* **BRANO SCELTO**:
----------------------------------------

Particolarmente esemplificativo di tale visione è il rapporto che i cacciatori tribali instaurano in generale con gli animali e specialmente con le loro prede, spesso oggetto di autentica venerazione. I cacciatori Ottawa, ad esempio, dopo aver ucciso un orso chiedevano all’animale di non serbare rancore nei loro confronti, poiché lo avevano ammazzato solo per placare la fame dei propri figli. Gli indigeni del Madascagar che andavano a caccia di balene, domandavano perdono alle madri degli esemplari uccisi, invitandole a scendere negli abissi marini affinché non fossero straziate dai lamenti dei propri figli morenti. Gli Stien della Cambogia offrivano sacrifici propiziatori alle loro prede e nei casi in cui ad essere ucciso era un elefante celebravano sette giorni di lutto.

Una seconda differenza fondamentale è quella che riguarda l’organizzazione delle credenze e delle pratiche religiose. In molte culture tribali, tipicamente quelle dei gruppi dediti alla caccia e alla raccolta, la forma più basilare di culto, ovvero quella individuale, è preminente. Ogni persona è esperta delle questioni religiose e pratica in totale autonomia i propri rituali, entrando in contatto con le forze naturali che animano l’ambiente in cui vive al fine di esercitare controllo su di esse o, più spesso, per ottenerne protezione. Ne sono un esempio gli Inuit. Costretti a confrontarsi, da soli o in piccolissimi gruppi, con un ambiente che noi considereremmo completamente ostile; capaci di muoversi sui ghiacci, affrontare tempeste di neve e sopravvivere a notti che durano mesi; essi credono che la propria sopravvivenza non sia legata principalmente all’esperienza e alla qualità dell’equipaggiamento ma che sia determinante la capacità di entrare in sintonia con gli spiriti e le anime con cui condividono le loro terre. Per questo ogni Inuit possiede una propria canzone (formata da un’insieme di canti, preghiere e formule magiche che eredita dai propri antenati) e porta sempre una borsetta legata intorno al collo, contenente oggetti corrispondenti a spiriti benefici e protettori.

----------------------------------------

* **DATI DI PARTENZA**:
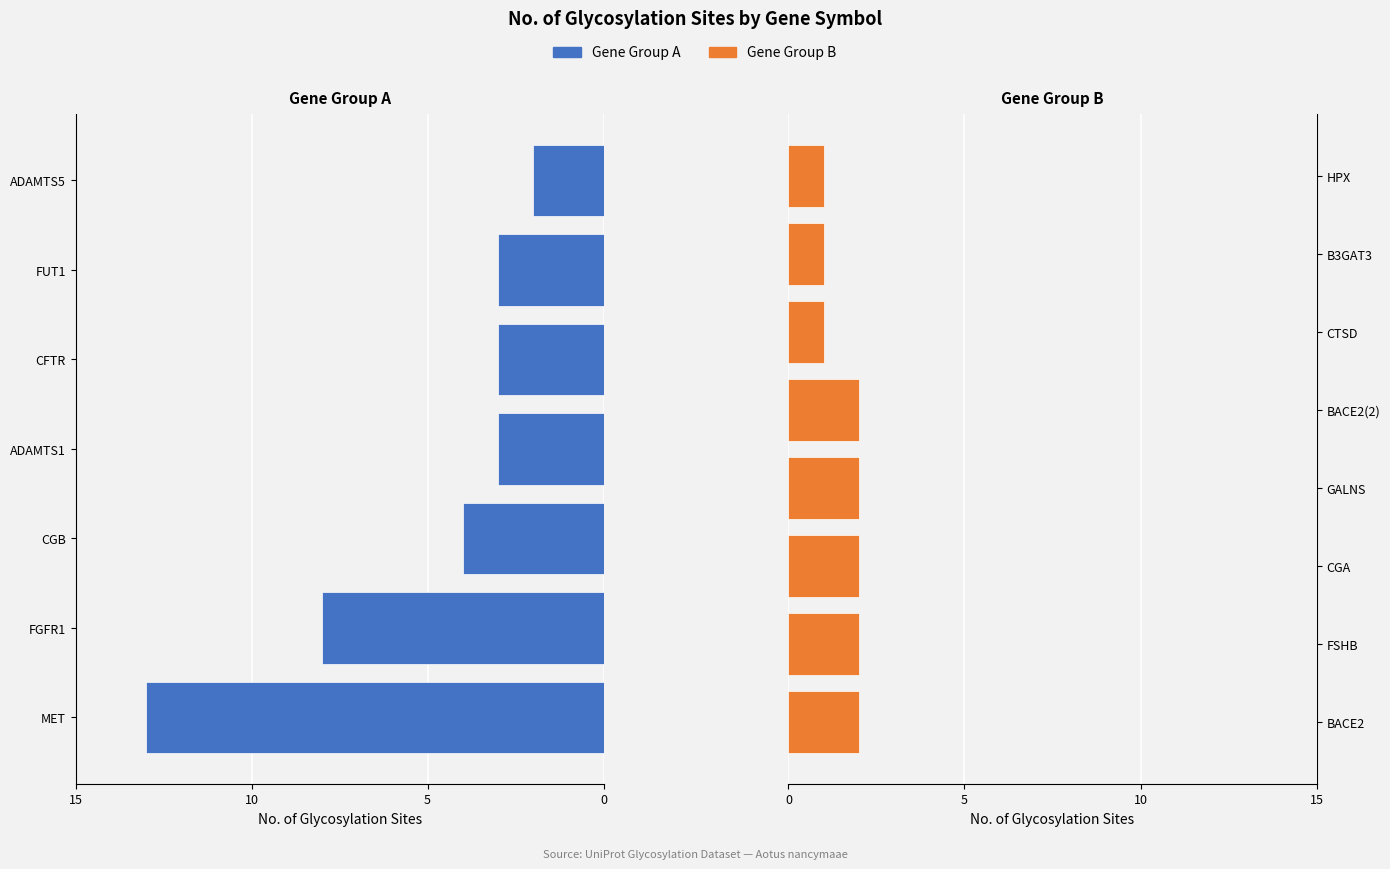

What is the maximum value shown in the chart?

13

----------------------------------------

* **COMPITI DELL'ESERCIZIO**:
1) Secondo il brano scelto, quanti giorni di lutto celebravano gli Stien della Cambogia quando uccidevano un elefante?
2) Stabilisci se ciascuna affermazione concorda con il brano scelto: (a) gli Inuit ritengono che la loro sopravvivenza dipenda soprattutto dalla qualità dell'equipaggiamento; (b) i cacciatori Ottawa chiedevano all'orso ucciso di non serbare rancore; (c) ogni Inuit porta al collo una borsetta con oggetti che corrispondono a spiriti protettori.
3) Riproduci senza alcun cambiamento il tratto del brano scelto che comincia con le parole "Particolarmente esemplificativo di" e termina con "giorni di lutto.".

* **RISULTATI PER COMPITO**:
1) Sette giorni.

2)
(a) No: "non sia legata principalmente all’esperienza e alla qualità dell’equipaggiamento".
(b) Sì: "chiedevano all’animale di non serbare rancore nei loro confronti".
(c) Sì: "porta sempre una borsetta legata intorno al collo, contenente oggetti corrispondenti a spiriti benefici e protettori".

3)
Particolarmente esemplificativo di tale visione è il rapporto che i cacciatori tribali instaurano in generale con gli animali e specialmente con le loro prede, spesso oggetto di autentica venerazione. I cacciatori Ottawa, ad esempio, dopo aver ucciso un orso chiedevano all’animale di non serbare rancore nei loro confronti, poiché lo avevano ammazzato solo per placare la fame dei propri figli. Gli indigeni del Madascagar che andavano a caccia di balene, domandavano perdono alle madri degli esemplari uccisi, invitandole a scendere negli abissi marini affinché non fossero straziate dai lamenti dei propri figli morenti. Gli Stien della Cambogia offrivano sacrifici propiziatori alle loro prede e nei casi in cui ad essere ucciso era un elefante celebravano sette giorni di lutto.